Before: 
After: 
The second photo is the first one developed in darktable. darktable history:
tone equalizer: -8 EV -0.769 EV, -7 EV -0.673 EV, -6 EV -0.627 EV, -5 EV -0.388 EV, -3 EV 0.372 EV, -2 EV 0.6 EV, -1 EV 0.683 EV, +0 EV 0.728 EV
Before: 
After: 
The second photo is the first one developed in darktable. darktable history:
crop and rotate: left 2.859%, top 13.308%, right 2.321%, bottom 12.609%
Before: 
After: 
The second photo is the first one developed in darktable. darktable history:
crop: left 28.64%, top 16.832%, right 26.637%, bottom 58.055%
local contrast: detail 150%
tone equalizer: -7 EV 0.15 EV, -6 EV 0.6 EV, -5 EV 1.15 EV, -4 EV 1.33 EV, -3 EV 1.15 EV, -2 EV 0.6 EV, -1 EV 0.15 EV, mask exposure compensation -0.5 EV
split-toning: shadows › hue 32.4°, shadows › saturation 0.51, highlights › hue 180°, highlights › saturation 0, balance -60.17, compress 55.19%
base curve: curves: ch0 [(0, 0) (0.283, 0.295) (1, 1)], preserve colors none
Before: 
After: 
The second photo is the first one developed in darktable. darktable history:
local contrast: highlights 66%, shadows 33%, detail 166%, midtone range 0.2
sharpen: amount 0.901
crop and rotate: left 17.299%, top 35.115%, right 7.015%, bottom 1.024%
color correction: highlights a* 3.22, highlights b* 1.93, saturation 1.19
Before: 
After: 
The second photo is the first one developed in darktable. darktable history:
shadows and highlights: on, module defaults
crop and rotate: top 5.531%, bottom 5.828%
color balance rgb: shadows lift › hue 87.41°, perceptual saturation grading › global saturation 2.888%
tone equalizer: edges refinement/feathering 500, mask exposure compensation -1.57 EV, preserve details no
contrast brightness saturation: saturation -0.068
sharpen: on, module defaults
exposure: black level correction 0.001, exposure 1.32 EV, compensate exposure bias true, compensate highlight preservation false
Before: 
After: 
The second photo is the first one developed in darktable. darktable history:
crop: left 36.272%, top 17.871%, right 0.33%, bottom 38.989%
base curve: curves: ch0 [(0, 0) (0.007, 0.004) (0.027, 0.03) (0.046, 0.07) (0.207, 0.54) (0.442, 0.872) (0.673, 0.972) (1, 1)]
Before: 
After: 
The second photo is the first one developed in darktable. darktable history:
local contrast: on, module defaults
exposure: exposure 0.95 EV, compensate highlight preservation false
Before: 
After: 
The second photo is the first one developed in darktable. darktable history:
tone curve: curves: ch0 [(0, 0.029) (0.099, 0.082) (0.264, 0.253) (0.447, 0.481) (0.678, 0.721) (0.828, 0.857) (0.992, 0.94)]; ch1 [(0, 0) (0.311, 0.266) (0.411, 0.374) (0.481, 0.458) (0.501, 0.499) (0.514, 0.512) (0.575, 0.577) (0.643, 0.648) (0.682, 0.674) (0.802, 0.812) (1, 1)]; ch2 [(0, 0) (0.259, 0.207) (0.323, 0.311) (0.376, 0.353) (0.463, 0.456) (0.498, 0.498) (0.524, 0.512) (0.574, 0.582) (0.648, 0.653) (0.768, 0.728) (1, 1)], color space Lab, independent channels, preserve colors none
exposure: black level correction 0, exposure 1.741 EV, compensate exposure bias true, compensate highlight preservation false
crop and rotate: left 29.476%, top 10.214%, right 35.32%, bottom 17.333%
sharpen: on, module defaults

- Task requirements
Reproduce the listing verbatim from its first line down to and including the line that contains "crop and rotate: left 2.859%, top".

- Expected answer
Before: 
After: 
The second photo is the first one developed in darktable. darktable history:
tone equalizer: -8 EV -0.769 EV, -7 EV -0.673 EV, -6 EV -0.627 EV, -5 EV -0.388 EV, -3 EV 0.372 EV, -2 EV 0.6 EV, -1 EV 0.683 EV, +0 EV 0.728 EV
Before: 
After: 
The second photo is the first one developed in darktable. darktable history:
crop and rotate: left 2.859%, top 13.308%, right 2.321%, bottom 12.609%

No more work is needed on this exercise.